■ WHAT THE TASK REQUIRES:
Keep the pictures out and restate every record exactly.

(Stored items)
==*==

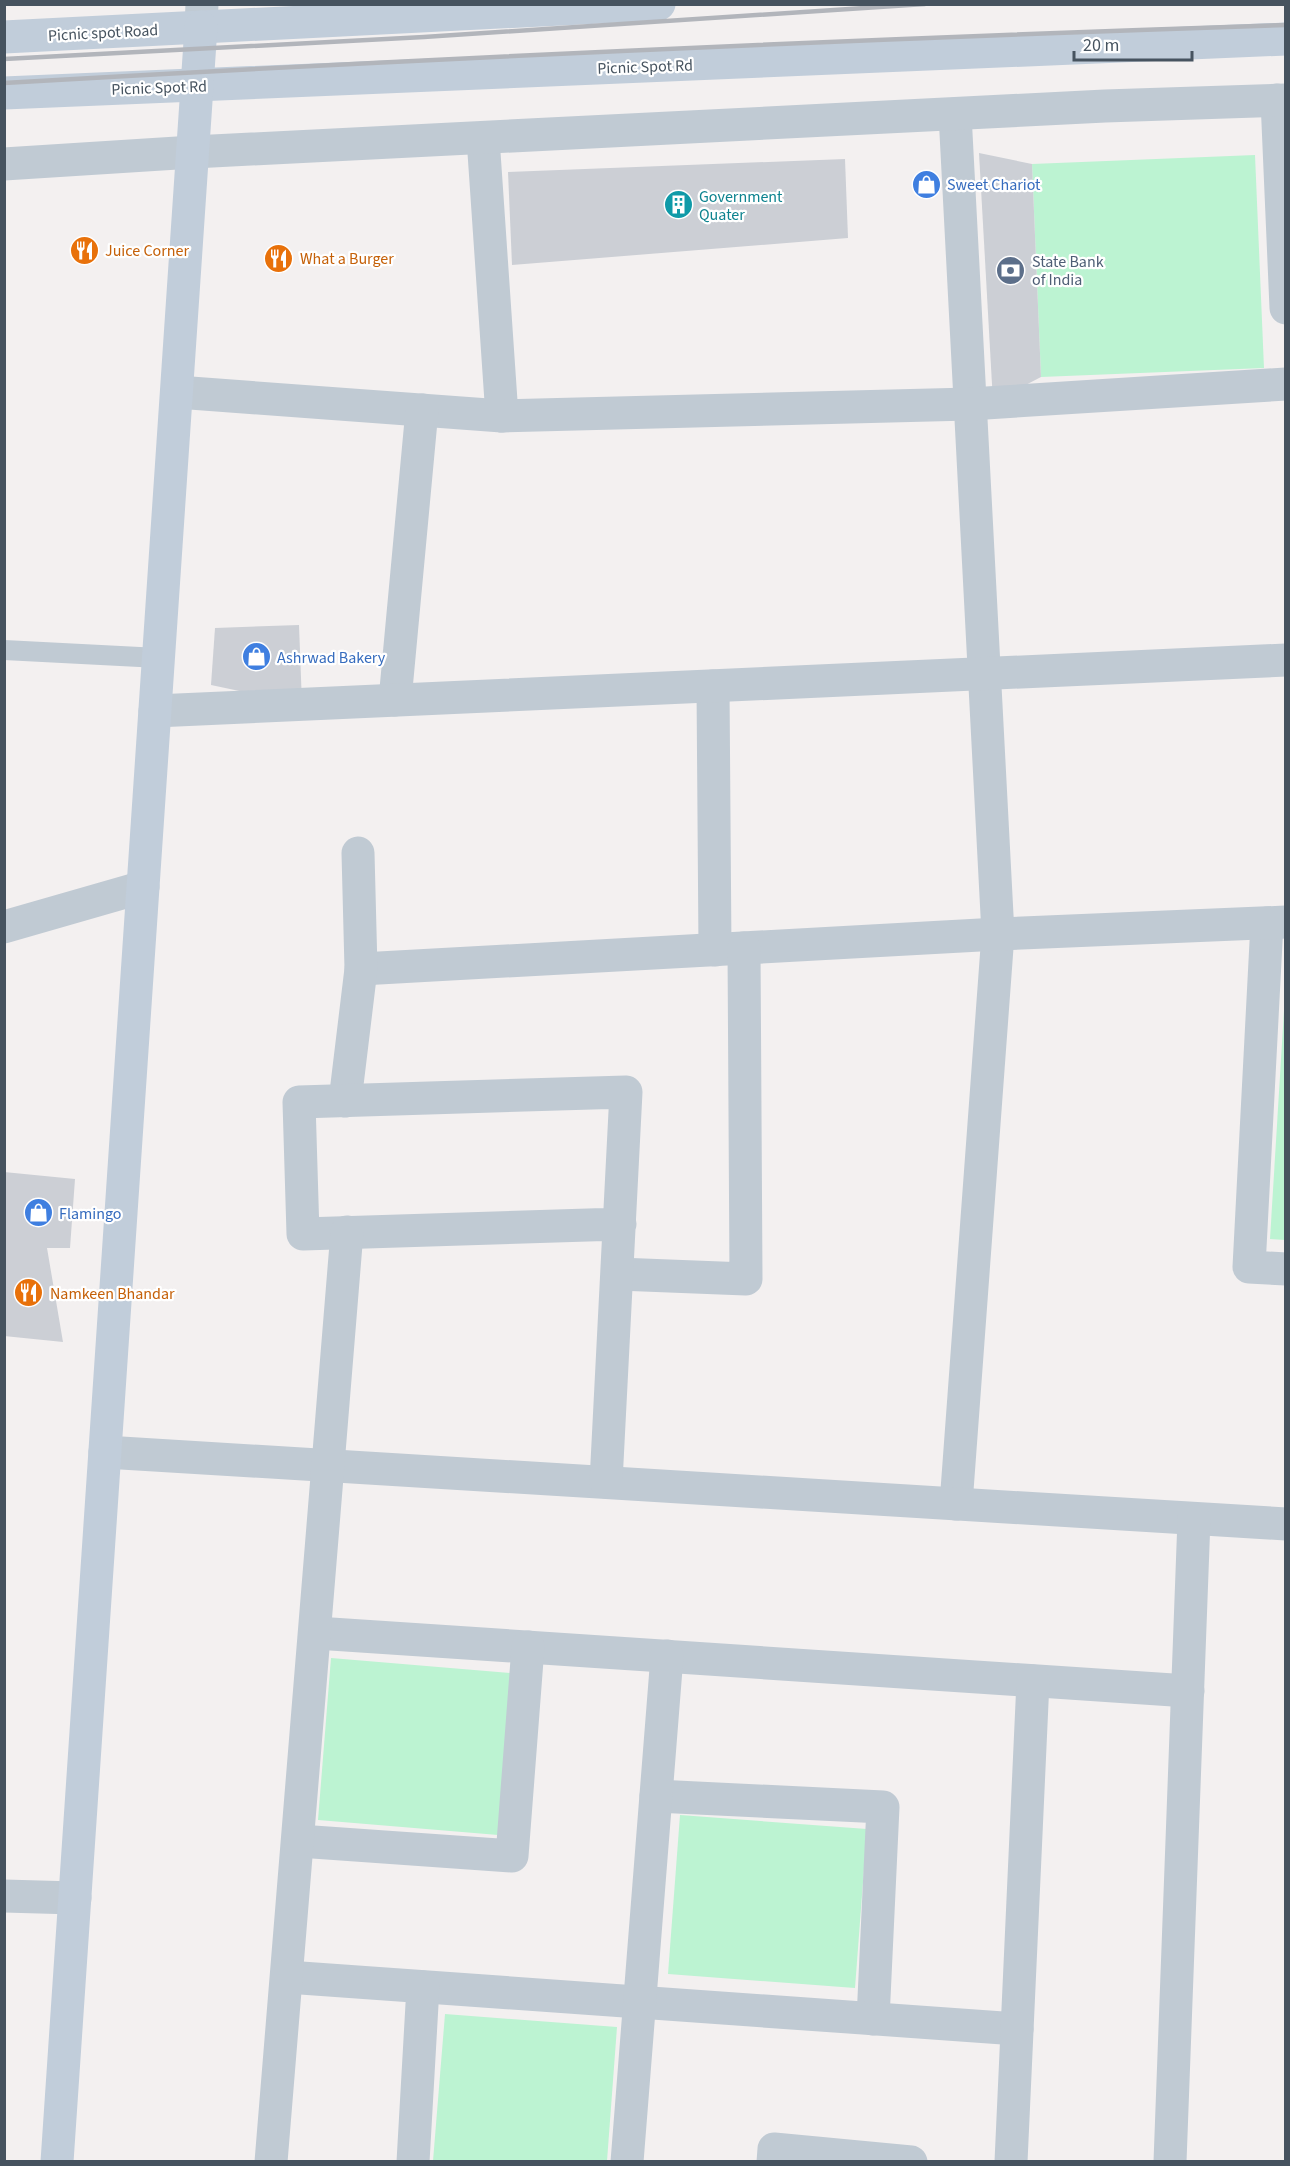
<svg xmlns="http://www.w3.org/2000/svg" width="1290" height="2166" font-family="'Source Sans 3',sans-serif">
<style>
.green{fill:#bcf3d2}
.building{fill:#cccfd5}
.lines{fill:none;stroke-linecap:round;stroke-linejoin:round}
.lane{stroke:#c0cad3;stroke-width:20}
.street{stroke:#c0cad3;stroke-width:33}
.secondary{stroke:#c1cdda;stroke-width:33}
.rail{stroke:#b2b5bb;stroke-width:4.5}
.labels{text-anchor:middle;stroke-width:4.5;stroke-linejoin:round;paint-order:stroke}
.street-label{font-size:16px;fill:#46535f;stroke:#fff}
.shop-label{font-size:16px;fill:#366cbe;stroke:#fff;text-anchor:start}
.culture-label{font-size:16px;fill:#0d838f;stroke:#fff;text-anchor:start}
.food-label{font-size:16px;fill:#c56008;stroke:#fff;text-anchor:start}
.service-label{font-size:16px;fill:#4e5e75;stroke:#fff;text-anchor:start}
</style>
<rect width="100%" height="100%" fill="#f3f0f0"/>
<g class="green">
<path d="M1255 155 1264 368 1041 377 1032 164Z"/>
<path d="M1285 994 1286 1240H1285L1270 1239Z"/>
<path d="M331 1658 511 1673 498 1835 318 1820Z"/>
<path d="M680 1815 867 1829 855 1988 668 1974Z"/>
<path d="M445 2014 617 2027 607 2161H433Z"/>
</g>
<g class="building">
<path d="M979 153 1032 164 1041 377 993 402Z"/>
<path d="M845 159 848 238 512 265 508 172Z"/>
<path d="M299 625 302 704 211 685 215 628Z"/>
<path d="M4 1172 75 1179 70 1248H47L63 1342 4 1336Z"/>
</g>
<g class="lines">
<path class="lane" d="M4 650 159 658"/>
<g class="street">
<path d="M201 27 202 4"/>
<path d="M1277 100 1286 308"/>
<path d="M955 114 998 934 956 1504"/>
<path d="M483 138 502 416"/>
<path d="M4 164 193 152 1105 106 1286 100"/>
<path d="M177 392 502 416 970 404 1286 384"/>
<path d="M713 686 715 950"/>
<path d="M395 700 422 410"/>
<path d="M155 711 1286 660"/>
<path d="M1267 923 1249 1267 1286 1269"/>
<path d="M4 927 143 887"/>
<path d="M361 969 998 934 1286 922"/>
<path d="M345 1101 361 969 358 853"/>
<path d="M618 1274 746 1279 744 948"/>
<path d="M105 1452 1286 1524"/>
<path d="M606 1482 626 1092 299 1102 303 1234 620 1224"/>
<path d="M316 1633 1188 1691"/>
<path d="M656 1796 883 1807 873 2019"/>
<path d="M299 1841 512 1856 528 1647"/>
<path d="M4 1896 75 1898"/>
<path d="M287 1977 1017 2029"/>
<path d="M271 2162 347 1232"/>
<path d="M413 2162 423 1987"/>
<path d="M627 2162 667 1656"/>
<path d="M773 2162 774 2149 911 2162"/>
<path d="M1011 2162 1033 1681"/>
<path d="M1170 2162 1194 1519"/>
</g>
<g class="secondary">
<path d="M4 37 659 4"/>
<path d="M4 93 1286 39"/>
<path d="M57 2162 201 27"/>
</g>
<g class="rail">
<path d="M4 59 424 37 925 4"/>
<path d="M4 83C431 58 858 39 1286 25"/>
</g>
</g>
<defs>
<symbol id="shop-disc" viewBox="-11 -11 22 22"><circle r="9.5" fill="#3f7fe0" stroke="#fff"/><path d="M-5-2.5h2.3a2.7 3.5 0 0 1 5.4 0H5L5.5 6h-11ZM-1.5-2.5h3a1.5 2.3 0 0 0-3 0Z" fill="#fff"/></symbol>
<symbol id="building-disc" viewBox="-11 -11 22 22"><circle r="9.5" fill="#0f9aa8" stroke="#fff"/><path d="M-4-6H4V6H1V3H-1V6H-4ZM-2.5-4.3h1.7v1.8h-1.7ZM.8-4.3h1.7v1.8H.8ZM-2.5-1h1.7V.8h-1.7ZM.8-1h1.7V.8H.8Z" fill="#fff"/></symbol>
<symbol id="restaurant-disc" viewBox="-11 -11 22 22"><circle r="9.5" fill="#e8710a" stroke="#fff"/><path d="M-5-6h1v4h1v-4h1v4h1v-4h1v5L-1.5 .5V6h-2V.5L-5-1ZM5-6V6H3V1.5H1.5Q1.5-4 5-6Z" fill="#fff"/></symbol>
<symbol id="bank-disc" viewBox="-11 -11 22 22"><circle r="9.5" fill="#5c6f8a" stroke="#fff"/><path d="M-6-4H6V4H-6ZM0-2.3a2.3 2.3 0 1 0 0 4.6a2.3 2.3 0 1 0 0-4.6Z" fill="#fff"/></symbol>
</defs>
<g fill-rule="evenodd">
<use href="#shop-disc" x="910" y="168" width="33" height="33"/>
<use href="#building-disc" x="662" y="188" width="33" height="33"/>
<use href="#restaurant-disc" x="68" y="234" width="33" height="33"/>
<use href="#restaurant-disc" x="262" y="242" width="33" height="33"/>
<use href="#bank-disc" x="994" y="254" width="33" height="33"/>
<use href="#shop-disc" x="240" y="640" width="33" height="33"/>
<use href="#shop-disc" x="22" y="1196" width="33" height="33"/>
<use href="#restaurant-disc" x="12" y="1276" width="33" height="33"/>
</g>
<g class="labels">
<g class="street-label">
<text transform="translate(103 32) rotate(-3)" y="6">Picnic spot Road</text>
<text transform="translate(645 66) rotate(-2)" y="6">Picnic Spot Rd</text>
<text transform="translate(159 87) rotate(-2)" y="6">Picnic Spot Rd</text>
</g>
<g class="shop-label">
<text x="947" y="190">Sweet Chariot</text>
<text x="277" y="663">Ashrwad Bakery</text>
<text x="59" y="1219">Flamingo</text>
</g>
<g class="culture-label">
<text x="699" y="202">Government<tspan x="699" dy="18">Quater</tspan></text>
</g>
<g class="food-label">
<text x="105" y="256">Juice Corner</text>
<text x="300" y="264">What a Burger</text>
<text x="50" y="1299">Namkeen Bhandar</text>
</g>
<g class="service-label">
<text x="1032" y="267">State Bank<tspan x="1032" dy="18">of India</tspan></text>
</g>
</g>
<rect width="1290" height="2166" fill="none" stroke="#46535f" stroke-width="12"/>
<path d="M1074 51v9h118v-9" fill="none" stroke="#46535f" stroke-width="3"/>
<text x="1083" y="51" font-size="18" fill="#46535f" stroke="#ffffff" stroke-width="4.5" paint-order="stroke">20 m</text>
</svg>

==*==

■ RESULT OF THIS TASK:
<svg xmlns="http://www.w3.org/2000/svg" width="1290" height="2166" font-family="'Source Sans 3',sans-serif">
<style>
.green{fill:#bcf3d2}
.building{fill:#cccfd5}
.lines{fill:none;stroke-linecap:round;stroke-linejoin:round}
.lane{stroke:#c0cad3;stroke-width:20}
.street{stroke:#c0cad3;stroke-width:33}
.secondary{stroke:#c1cdda;stroke-width:33}
.rail{stroke:#b2b5bb;stroke-width:4.5}
.labels{text-anchor:middle;stroke-width:4.5;stroke-linejoin:round;paint-order:stroke}
.street-label{font-size:16px;fill:#46535f;stroke:#fff}
.shop-label{font-size:16px;fill:#366cbe;stroke:#fff;text-anchor:start}
.culture-label{font-size:16px;fill:#0d838f;stroke:#fff;text-anchor:start}
.food-label{font-size:16px;fill:#c56008;stroke:#fff;text-anchor:start}
.service-label{font-size:16px;fill:#4e5e75;stroke:#fff;text-anchor:start}
</style>
<rect width="100%" height="100%" fill="#f3f0f0"/>
<g class="green">
<path d="M1255 155 1264 368 1041 377 1032 164Z"/>
<path d="M1285 994 1286 1240H1285L1270 1239Z"/>
<path d="M331 1658 511 1673 498 1835 318 1820Z"/>
<path d="M680 1815 867 1829 855 1988 668 1974Z"/>
<path d="M445 2014 617 2027 607 2161H433Z"/>
</g>
<g class="building">
<path d="M979 153 1032 164 1041 377 993 402Z"/>
<path d="M845 159 848 238 512 265 508 172Z"/>
<path d="M299 625 302 704 211 685 215 628Z"/>
<path d="M4 1172 75 1179 70 1248H47L63 1342 4 1336Z"/>
</g>
<g class="lines">
<path class="lane" d="M4 650 159 658"/>
<g class="street">
<path d="M201 27 202 4"/>
<path d="M1277 100 1286 308"/>
<path d="M955 114 998 934 956 1504"/>
<path d="M483 138 502 416"/>
<path d="M4 164 193 152 1105 106 1286 100"/>
<path d="M177 392 502 416 970 404 1286 384"/>
<path d="M713 686 715 950"/>
<path d="M395 700 422 410"/>
<path d="M155 711 1286 660"/>
<path d="M1267 923 1249 1267 1286 1269"/>
<path d="M4 927 143 887"/>
<path d="M361 969 998 934 1286 922"/>
<path d="M345 1101 361 969 358 853"/>
<path d="M618 1274 746 1279 744 948"/>
<path d="M105 1452 1286 1524"/>
<path d="M606 1482 626 1092 299 1102 303 1234 620 1224"/>
<path d="M316 1633 1188 1691"/>
<path d="M656 1796 883 1807 873 2019"/>
<path d="M299 1841 512 1856 528 1647"/>
<path d="M4 1896 75 1898"/>
<path d="M287 1977 1017 2029"/>
<path d="M271 2162 347 1232"/>
<path d="M413 2162 423 1987"/>
<path d="M627 2162 667 1656"/>
<path d="M773 2162 774 2149 911 2162"/>
<path d="M1011 2162 1033 1681"/>
<path d="M1170 2162 1194 1519"/>
</g>
<g class="secondary">
<path d="M4 37 659 4"/>
<path d="M4 93 1286 39"/>
<path d="M57 2162 201 27"/>
</g>
<g class="rail">
<path d="M4 59 424 37 925 4"/>
<path d="M4 83C431 58 858 39 1286 25"/>
</g>
</g>
<defs>
<symbol id="shop-disc" viewBox="-11 -11 22 22"><circle r="9.5" fill="#3f7fe0" stroke="#fff"/><path d="M-5-2.5h2.3a2.7 3.5 0 0 1 5.4 0H5L5.5 6h-11ZM-1.5-2.5h3a1.5 2.3 0 0 0-3 0Z" fill="#fff"/></symbol>
<symbol id="building-disc" viewBox="-11 -11 22 22"><circle r="9.5" fill="#0f9aa8" stroke="#fff"/><path d="M-4-6H4V6H1V3H-1V6H-4ZM-2.5-4.3h1.7v1.8h-1.7ZM.8-4.3h1.7v1.8H.8ZM-2.5-1h1.7V.8h-1.7ZM.8-1h1.7V.8H.8Z" fill="#fff"/></symbol>
<symbol id="restaurant-disc" viewBox="-11 -11 22 22"><circle r="9.5" fill="#e8710a" stroke="#fff"/><path d="M-5-6h1v4h1v-4h1v4h1v-4h1v5L-1.5 .5V6h-2V.5L-5-1ZM5-6V6H3V1.5H1.5Q1.5-4 5-6Z" fill="#fff"/></symbol>
<symbol id="bank-disc" viewBox="-11 -11 22 22"><circle r="9.5" fill="#5c6f8a" stroke="#fff"/><path d="M-6-4H6V4H-6ZM0-2.3a2.3 2.3 0 1 0 0 4.6a2.3 2.3 0 1 0 0-4.6Z" fill="#fff"/></symbol>
</defs>
<g fill-rule="evenodd">
<use href="#shop-disc" x="910" y="168" width="33" height="33"/>
<use href="#building-disc" x="662" y="188" width="33" height="33"/>
<use href="#restaurant-disc" x="68" y="234" width="33" height="33"/>
<use href="#restaurant-disc" x="262" y="242" width="33" height="33"/>
<use href="#bank-disc" x="994" y="254" width="33" height="33"/>
<use href="#shop-disc" x="240" y="640" width="33" height="33"/>
<use href="#shop-disc" x="22" y="1196" width="33" height="33"/>
<use href="#restaurant-disc" x="12" y="1276" width="33" height="33"/>
</g>
<g class="labels">
<g class="street-label">
<text transform="translate(103 32) rotate(-3)" y="6">Picnic spot Road</text>
<text transform="translate(645 66) rotate(-2)" y="6">Picnic Spot Rd</text>
<text transform="translate(159 87) rotate(-2)" y="6">Picnic Spot Rd</text>
</g>
<g class="shop-label">
<text x="947" y="190">Sweet Chariot</text>
<text x="277" y="663">Ashrwad Bakery</text>
<text x="59" y="1219">Flamingo</text>
</g>
<g class="culture-label">
<text x="699" y="202">Government<tspan x="699" dy="18">Quater</tspan></text>
</g>
<g class="food-label">
<text x="105" y="256">Juice Corner</text>
<text x="300" y="264">What a Burger</text>
<text x="50" y="1299">Namkeen Bhandar</text>
</g>
<g class="service-label">
<text x="1032" y="267">State Bank<tspan x="1032" dy="18">of India</tspan></text>
</g>
</g>
<rect width="1290" height="2166" fill="none" stroke="#46535f" stroke-width="12"/>
<path d="M1074 51v9h118v-9" fill="none" stroke="#46535f" stroke-width="3"/>
<text x="1083" y="51" font-size="18" fill="#46535f" stroke="#ffffff" stroke-width="4.5" paint-order="stroke">20 m</text>
</svg>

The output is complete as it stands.